• Document excerpt:

Europe’s media sector does not need cash per se. It needs to adapt not only to ever-changing technologies, but also to a moving political environment and new reader habits. In this context, a smart alliance of private and public funders is necessary to act nimbly.
With this in mind, the European Journalism Centre and Fondation EURACTIV brought together on October 23rd, some 40 representatives of philanthropic foundations, EU institutions and the media sector.
This note summarises the key points that emerged in this discussion.
Regulatory and legal environment
- The regulatory and legal environment needs to evolve to allow new forms of journalism to emerge, for example: classifying journalism as a charitable activity in some cases; or, also, allowing non-profit newsrooms to benefit from donations more easily.

• Data lines:
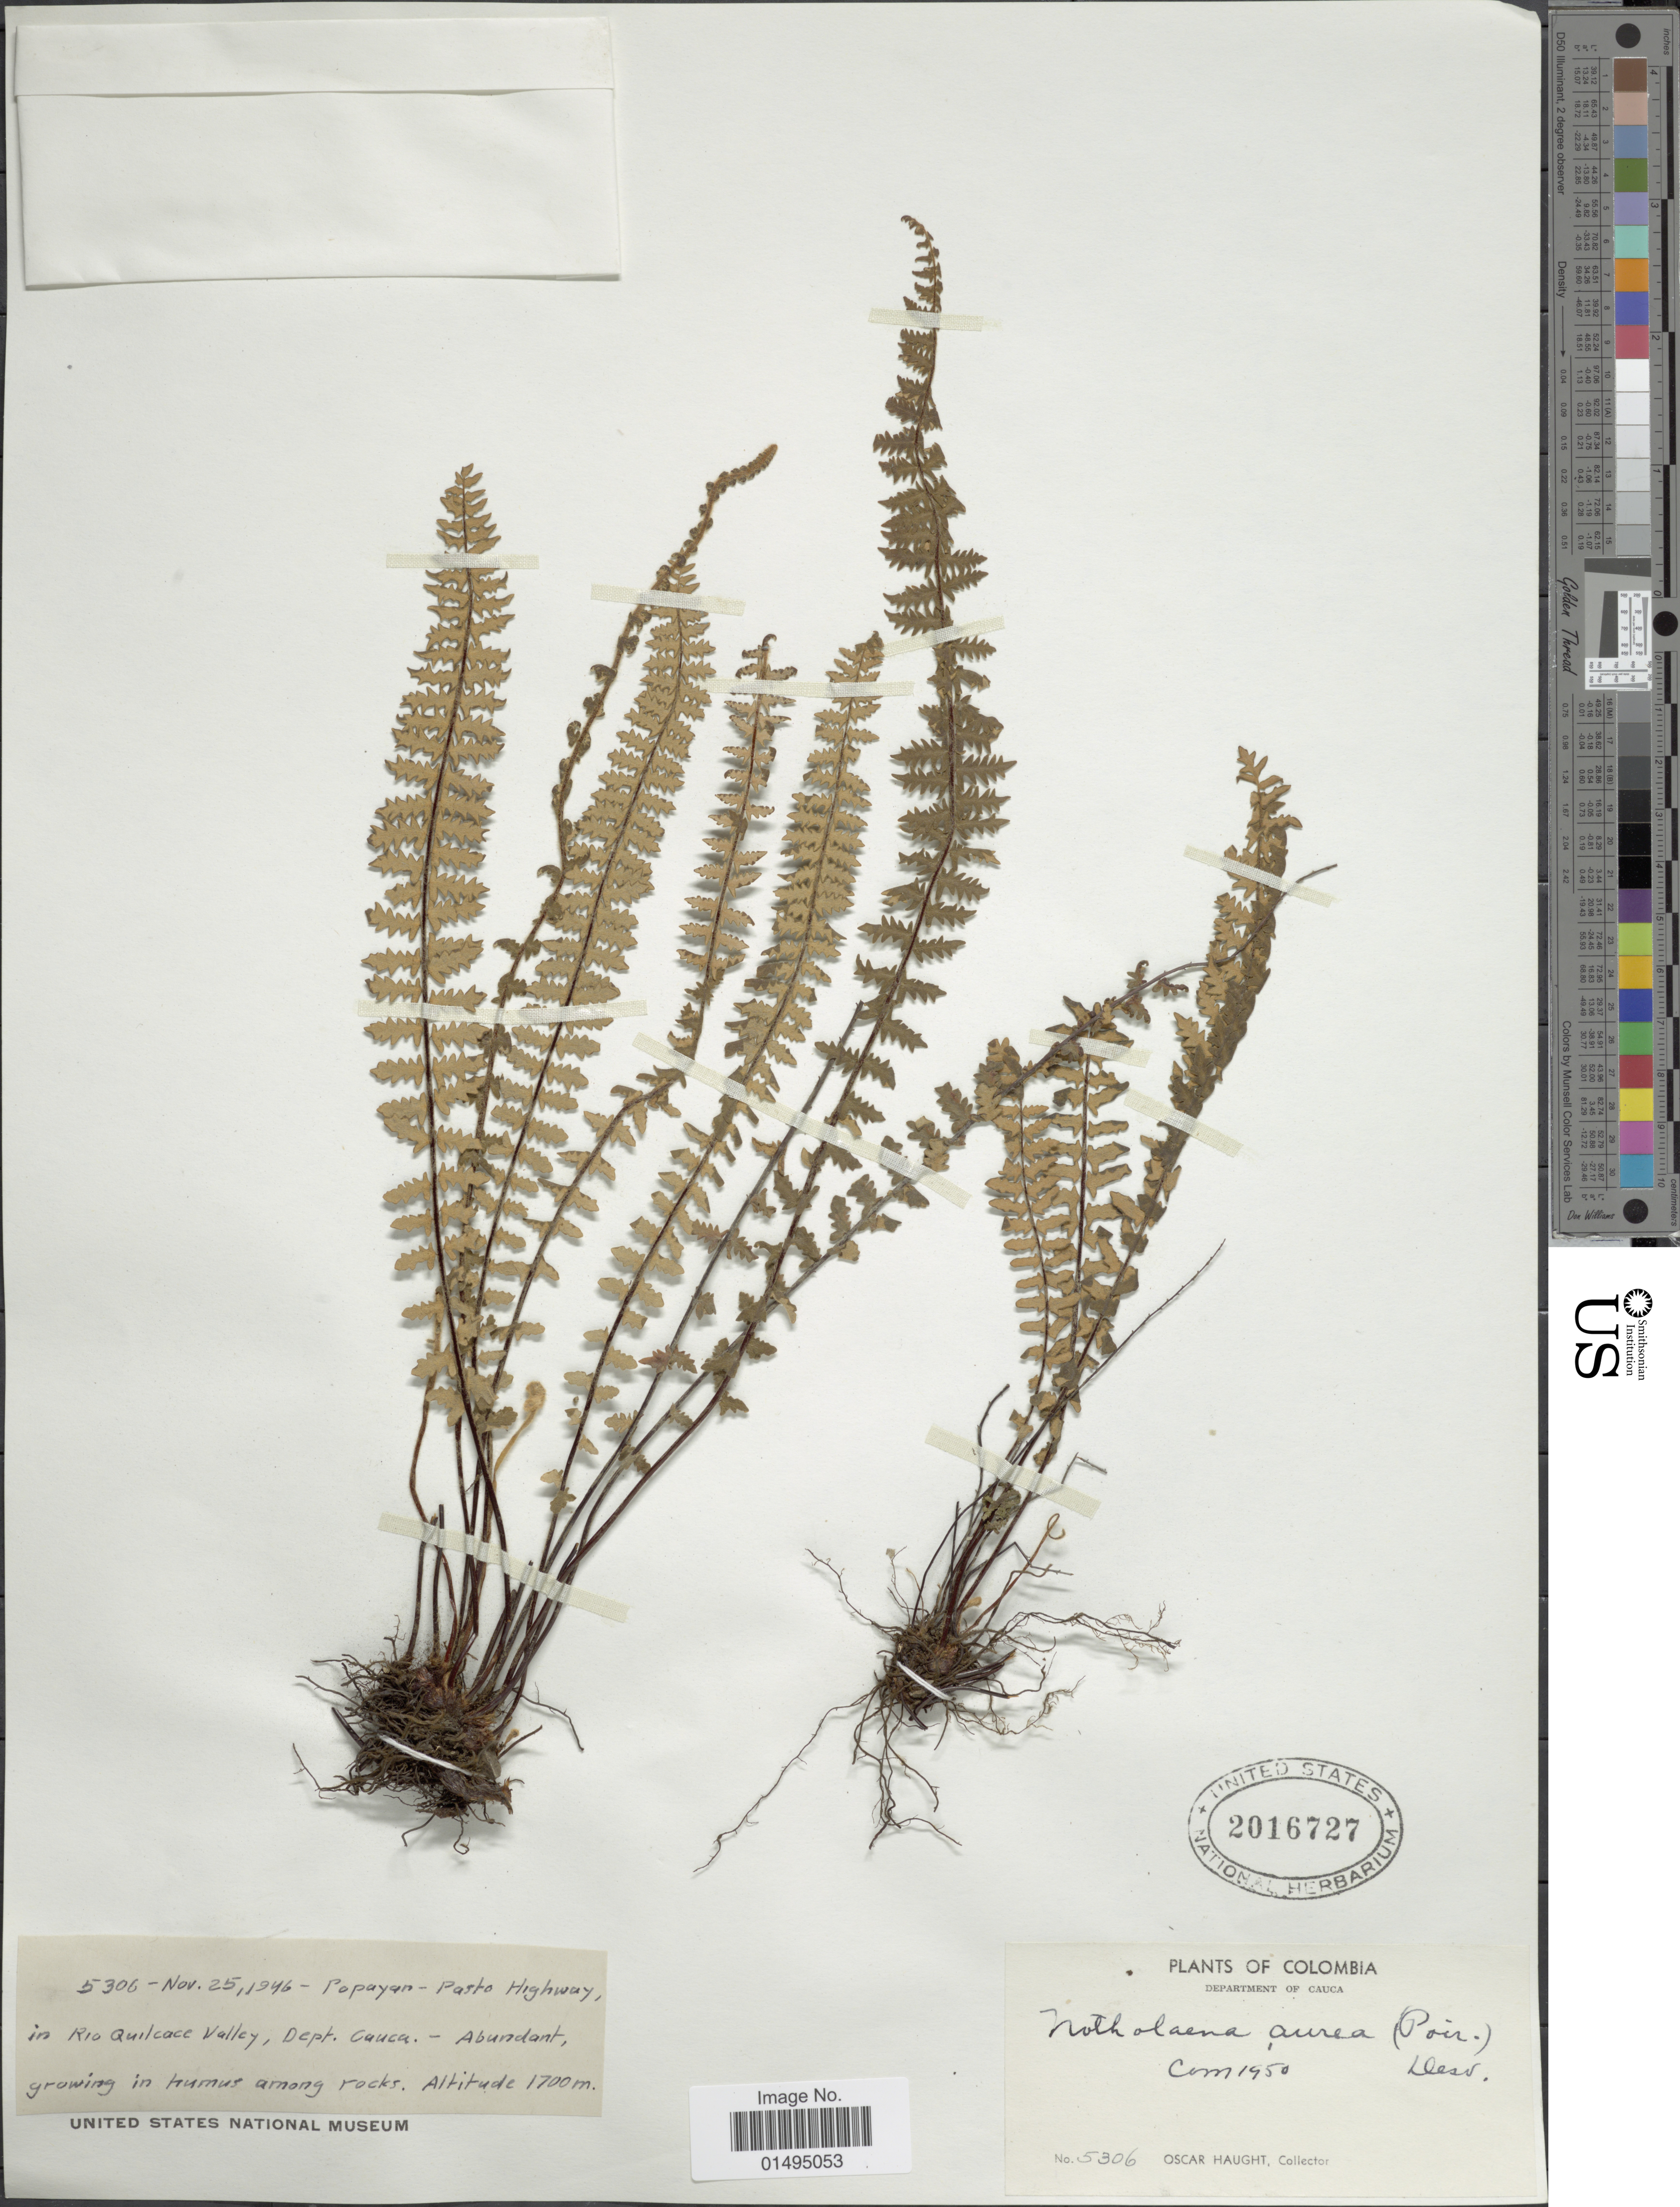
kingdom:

• What to work on:
- A) In the meeting note, which two organizations convened the October 23rd discussion?
- B) Extract the passage of the meeting note from "Europe’s media sector" to "donations more easily.", word for word.

• Final results:
- A) The European Journalism Centre and Fondation EURACTIV.

- B)
Europe’s media sector does not need cash per se. It needs to adapt not only to ever-changing technologies, but also to a moving political environment and new reader habits. In this context, a smart alliance of private and public funders is necessary to act nimbly.
With this in mind, the European Journalism Centre and Fondation EURACTIV brought together on October 23rd, some 40 representatives of philanthropic foundations, EU institutions and the media sector.
This note summarises the key points that emerged in this discussion.
Regulatory and legal environment
- The regulatory and legal environment needs to evolve to allow new forms of journalism to emerge, for example: classifying journalism as a charitable activity in some cases; or, also, allowing non-profit newsrooms to benefit from donations more easily.